NOTABLE QUOTABLE: Sure Sign of Corporate Dysfunction: $103K Spent on Candles, Flowers, Topo Chico
NY Times recently offered deep dive into seeming meltdown at up-&-coming DTC fashion brand Outdoor Voices, not long ago viewed as the next Lululemon. But stresses between founder Tyler Haney and seasoned retail experts brought in to scale up (sound familiar?), discounted sales and poorly planned hq relocation from NY to Austin have created chaos, with heavy spending coming under microscope at co that lost $19 mil on $38 mil in sales in 2018, per financials leaked to paper.
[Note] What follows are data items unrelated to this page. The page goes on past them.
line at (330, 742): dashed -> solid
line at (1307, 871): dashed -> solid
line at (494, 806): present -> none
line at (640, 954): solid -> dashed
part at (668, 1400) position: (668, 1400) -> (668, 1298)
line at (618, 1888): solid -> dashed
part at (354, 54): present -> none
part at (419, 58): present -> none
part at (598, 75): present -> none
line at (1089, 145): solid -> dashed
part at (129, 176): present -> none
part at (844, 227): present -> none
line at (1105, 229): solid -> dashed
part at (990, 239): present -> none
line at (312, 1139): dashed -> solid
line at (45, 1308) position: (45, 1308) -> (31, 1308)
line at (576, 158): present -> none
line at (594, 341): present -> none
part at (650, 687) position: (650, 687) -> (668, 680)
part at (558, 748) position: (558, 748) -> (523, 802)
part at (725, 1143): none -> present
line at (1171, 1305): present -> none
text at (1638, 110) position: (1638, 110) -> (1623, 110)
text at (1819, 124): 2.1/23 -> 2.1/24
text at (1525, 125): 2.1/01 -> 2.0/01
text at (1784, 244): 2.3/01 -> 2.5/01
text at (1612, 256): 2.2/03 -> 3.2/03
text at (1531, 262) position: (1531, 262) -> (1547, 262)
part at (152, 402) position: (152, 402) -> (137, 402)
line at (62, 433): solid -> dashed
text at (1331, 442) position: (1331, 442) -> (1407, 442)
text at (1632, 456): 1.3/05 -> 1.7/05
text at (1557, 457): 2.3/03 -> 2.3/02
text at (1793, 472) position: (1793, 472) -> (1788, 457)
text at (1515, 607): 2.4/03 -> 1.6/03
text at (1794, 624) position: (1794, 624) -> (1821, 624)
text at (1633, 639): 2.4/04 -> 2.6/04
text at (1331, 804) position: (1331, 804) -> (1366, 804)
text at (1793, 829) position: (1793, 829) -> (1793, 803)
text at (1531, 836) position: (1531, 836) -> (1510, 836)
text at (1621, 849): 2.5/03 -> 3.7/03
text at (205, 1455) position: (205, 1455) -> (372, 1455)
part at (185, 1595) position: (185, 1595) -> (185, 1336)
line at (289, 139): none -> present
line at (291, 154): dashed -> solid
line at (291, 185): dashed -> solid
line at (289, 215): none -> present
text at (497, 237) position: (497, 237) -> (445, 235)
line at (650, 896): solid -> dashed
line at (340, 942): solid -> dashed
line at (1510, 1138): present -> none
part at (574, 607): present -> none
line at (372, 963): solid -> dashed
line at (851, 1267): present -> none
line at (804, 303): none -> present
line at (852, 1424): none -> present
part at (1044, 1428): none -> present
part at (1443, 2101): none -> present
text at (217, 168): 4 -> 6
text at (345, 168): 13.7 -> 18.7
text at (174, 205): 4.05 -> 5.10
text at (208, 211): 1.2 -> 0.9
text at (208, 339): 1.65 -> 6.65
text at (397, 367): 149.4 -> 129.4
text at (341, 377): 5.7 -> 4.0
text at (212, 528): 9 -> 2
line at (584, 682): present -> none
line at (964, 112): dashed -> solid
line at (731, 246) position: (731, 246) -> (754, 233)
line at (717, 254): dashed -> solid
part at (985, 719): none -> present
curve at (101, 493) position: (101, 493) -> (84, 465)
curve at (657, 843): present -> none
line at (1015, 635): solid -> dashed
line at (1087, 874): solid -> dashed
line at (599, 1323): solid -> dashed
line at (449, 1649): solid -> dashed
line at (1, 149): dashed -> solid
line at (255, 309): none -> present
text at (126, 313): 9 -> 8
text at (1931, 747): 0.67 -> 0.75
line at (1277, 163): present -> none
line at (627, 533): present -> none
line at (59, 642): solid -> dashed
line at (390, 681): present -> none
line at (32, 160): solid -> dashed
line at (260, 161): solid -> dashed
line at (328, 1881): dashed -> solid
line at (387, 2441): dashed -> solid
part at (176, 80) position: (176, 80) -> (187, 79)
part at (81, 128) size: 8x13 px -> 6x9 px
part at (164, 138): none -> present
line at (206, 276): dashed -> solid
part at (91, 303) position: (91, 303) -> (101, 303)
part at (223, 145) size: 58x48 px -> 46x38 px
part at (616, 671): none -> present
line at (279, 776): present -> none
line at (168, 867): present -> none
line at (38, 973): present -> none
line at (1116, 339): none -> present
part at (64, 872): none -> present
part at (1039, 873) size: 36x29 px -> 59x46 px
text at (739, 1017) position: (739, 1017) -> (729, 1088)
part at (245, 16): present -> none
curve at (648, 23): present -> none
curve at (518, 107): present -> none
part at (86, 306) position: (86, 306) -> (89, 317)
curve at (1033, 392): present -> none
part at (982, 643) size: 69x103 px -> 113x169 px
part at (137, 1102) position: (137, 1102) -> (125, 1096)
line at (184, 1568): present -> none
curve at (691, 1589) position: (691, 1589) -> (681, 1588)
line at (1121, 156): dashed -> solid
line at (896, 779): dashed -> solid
Telling detail: "In 2018, the company's handful of stores were spending roughly $22,000 on Maison Louis Marie No. 4 candles, $45,000 on fresh flowers and $36,000 on Topo Chico bottled water," per internal memo from last year. We're guessing it was that new Austin influence with the Topo Chico.
Big ingredient expo Supply Side East has been rescheduled from Apr 20-21 to Jun 23-24, at same venue, Meadowlands Expo Center in Secaucus, NJ, because of widening coronavirus. Organizer said it had decided to make decision early to minimize costs borne by exhibitors and participants. Info at East.SupplySideShow.com.